- _AIM OF THE EXERCISE_
Your answer should consist solely of the lines from the first line of the data through the line with "thumb cmc: (44, 434)", each reproduced exactly.

- _MATERIAL SUPPLIED_
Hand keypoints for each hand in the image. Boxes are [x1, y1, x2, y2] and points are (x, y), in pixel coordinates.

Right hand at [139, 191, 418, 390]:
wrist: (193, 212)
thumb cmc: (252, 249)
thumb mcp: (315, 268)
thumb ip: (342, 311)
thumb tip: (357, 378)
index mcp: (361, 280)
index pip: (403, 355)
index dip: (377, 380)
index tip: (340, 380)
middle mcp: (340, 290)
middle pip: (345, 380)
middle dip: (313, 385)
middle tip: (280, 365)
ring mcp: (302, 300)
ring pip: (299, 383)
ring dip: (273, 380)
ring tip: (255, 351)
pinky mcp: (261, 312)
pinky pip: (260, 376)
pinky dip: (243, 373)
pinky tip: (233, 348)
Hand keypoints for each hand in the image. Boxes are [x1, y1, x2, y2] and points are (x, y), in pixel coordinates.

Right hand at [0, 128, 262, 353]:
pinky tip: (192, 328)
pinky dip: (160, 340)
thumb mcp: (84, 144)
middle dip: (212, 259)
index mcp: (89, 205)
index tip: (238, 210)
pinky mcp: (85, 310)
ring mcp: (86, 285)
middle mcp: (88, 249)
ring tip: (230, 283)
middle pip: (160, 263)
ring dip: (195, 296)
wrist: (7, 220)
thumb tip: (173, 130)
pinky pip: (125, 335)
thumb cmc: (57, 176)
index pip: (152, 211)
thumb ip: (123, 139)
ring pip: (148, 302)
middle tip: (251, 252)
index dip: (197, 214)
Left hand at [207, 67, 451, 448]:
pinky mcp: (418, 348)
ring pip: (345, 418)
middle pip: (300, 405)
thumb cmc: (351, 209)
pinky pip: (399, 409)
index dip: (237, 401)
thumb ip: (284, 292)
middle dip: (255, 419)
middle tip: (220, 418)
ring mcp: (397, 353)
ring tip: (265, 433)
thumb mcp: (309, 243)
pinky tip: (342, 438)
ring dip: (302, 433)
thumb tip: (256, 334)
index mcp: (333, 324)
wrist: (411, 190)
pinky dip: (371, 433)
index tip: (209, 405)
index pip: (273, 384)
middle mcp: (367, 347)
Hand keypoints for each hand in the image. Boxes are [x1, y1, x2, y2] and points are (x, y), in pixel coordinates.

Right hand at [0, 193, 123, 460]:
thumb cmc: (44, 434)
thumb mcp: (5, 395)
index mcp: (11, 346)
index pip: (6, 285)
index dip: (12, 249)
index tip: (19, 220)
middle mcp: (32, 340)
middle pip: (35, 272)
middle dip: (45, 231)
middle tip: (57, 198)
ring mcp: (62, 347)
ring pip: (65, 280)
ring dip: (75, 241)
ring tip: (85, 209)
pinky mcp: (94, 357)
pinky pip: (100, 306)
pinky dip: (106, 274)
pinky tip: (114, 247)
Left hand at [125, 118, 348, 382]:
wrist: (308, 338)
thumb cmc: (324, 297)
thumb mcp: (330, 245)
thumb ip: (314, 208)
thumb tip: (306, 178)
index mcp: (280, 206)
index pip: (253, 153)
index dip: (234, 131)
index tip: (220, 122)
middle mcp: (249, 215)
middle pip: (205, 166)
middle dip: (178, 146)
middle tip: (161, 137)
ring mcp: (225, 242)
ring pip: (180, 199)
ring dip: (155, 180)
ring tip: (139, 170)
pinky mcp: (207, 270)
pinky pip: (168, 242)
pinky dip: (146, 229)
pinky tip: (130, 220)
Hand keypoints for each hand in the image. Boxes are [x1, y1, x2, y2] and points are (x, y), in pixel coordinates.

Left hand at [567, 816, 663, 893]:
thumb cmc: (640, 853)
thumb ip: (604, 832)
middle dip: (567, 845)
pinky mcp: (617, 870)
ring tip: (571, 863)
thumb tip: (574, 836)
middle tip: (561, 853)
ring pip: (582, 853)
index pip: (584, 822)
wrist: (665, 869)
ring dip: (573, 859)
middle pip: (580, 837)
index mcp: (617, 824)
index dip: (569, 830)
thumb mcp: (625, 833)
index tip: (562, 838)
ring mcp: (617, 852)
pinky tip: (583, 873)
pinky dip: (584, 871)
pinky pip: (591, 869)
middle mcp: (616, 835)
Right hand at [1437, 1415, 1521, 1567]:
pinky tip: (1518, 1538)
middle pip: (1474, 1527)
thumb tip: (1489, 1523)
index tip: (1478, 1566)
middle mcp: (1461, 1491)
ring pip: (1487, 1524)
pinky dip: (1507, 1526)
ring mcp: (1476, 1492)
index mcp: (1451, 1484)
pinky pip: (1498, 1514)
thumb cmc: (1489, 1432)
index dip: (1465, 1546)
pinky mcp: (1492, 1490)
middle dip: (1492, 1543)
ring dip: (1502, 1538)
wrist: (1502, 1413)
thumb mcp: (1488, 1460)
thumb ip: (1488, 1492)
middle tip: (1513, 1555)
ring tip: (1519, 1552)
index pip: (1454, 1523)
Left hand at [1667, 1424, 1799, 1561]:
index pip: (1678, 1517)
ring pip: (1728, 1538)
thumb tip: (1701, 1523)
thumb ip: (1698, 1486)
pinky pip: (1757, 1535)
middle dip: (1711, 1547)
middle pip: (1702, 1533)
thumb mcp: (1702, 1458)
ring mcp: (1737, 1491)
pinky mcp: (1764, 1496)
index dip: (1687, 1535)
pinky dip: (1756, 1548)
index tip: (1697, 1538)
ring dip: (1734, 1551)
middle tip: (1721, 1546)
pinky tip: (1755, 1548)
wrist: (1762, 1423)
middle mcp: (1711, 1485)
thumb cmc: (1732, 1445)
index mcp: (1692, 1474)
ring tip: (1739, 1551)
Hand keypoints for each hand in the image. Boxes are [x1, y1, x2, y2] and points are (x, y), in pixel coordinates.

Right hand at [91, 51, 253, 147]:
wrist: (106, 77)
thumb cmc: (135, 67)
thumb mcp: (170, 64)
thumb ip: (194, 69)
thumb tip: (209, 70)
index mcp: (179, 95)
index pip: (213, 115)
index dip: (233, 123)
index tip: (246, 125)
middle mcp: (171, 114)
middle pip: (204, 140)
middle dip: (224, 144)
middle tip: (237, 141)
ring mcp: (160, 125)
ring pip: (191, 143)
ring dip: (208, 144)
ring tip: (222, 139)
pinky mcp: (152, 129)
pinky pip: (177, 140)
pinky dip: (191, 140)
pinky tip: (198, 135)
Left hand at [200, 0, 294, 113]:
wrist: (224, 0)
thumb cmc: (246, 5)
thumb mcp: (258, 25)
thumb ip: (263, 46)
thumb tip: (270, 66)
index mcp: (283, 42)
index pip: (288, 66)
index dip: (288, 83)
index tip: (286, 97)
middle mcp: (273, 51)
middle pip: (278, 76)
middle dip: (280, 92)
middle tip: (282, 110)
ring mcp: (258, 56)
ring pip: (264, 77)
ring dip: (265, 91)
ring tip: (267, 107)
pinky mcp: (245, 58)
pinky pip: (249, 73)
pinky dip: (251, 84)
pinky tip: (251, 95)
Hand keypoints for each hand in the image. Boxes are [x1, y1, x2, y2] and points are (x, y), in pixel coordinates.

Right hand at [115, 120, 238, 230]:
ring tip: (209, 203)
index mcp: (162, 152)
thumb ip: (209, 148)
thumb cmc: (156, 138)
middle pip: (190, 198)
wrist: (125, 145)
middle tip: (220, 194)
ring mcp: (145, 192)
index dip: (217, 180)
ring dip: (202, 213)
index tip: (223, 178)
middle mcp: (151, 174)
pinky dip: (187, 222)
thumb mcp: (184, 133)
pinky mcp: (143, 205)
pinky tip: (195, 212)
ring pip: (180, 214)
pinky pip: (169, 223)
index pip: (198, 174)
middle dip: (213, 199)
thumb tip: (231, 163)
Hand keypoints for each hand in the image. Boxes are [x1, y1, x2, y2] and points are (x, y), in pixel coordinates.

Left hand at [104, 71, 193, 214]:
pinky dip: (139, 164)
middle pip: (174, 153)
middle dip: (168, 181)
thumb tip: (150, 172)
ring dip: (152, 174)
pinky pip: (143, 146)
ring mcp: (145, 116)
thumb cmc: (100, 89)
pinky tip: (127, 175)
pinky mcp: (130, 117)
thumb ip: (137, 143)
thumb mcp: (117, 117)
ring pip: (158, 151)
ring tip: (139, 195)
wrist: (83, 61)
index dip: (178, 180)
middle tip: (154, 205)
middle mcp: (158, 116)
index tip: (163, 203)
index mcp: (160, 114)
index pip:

- _SOLUTION TO THE PROBLEM_
Hand keypoints for each hand in the image. Boxes are [x1, y1, x2, y2] and points are (x, y), in pixel coordinates.

Right hand at [139, 191, 418, 390]:
wrist: (193, 212)
thumb cmc: (252, 249)
thumb mcp: (315, 268)
thumb ip: (342, 311)
thumb tip: (357, 378)
index mcp: (361, 280)
index pip: (403, 355)
index dip: (377, 380)
index tip: (340, 380)
middle mcp: (340, 290)
middle pip: (345, 380)
middle dip: (313, 385)
middle tip: (280, 365)
ring mcp: (302, 300)
ring pip: (299, 383)
ring dip: (273, 380)
ring tip: (255, 351)
pinky mcp: (261, 312)
pinky pip: (260, 376)
pinky dip: (243, 373)
pinky tip: (233, 348)
Hand keypoints for each hand in the image. Boxes are [x1, y1, x2, y2] and points are (x, y), in pixel coordinates.

Right hand at [0, 128, 262, 353]:
pinky tip: (192, 328)
pinky dip: (160, 340)
thumb mcp: (84, 144)
middle dip: (212, 259)
index mcp: (89, 205)
index tip: (238, 210)
pinky mcp: (85, 310)
ring mcp: (86, 285)
middle mcp: (88, 249)
ring tip: (230, 283)
middle pip: (160, 263)
ring dip: (195, 296)
wrist: (7, 220)
thumb tip: (173, 130)
pinky pip: (125, 335)
thumb cmc: (57, 176)
index pip: (152, 211)
thumb ip: (123, 139)
ring pip: (148, 302)
middle tip: (251, 252)
index dip: (197, 214)
Left hand at [207, 67, 451, 448]:
pinky mcp: (418, 348)
ring pip: (345, 418)
middle pip: (300, 405)
thumb cmc: (351, 209)
pinky pip: (399, 409)
index dip: (237, 401)
thumb ip: (284, 292)
middle dip: (255, 419)
middle tip: (220, 418)
ring mcp: (397, 353)
ring tip: (265, 433)
thumb mcp: (309, 243)
pinky tip: (342, 438)
ring dip: (302, 433)
thumb tip: (256, 334)
index mcp: (333, 324)
wrist: (411, 190)
pinky dip: (371, 433)
index tip: (209, 405)
index pip: (273, 384)
middle mcp: (367, 347)
Hand keypoints for each hand in the image. Boxes are [x1, y1, x2, y2] and points are (x, y), in pixel coordinates.

Right hand at [0, 193, 123, 460]:
thumb cmc: (44, 434)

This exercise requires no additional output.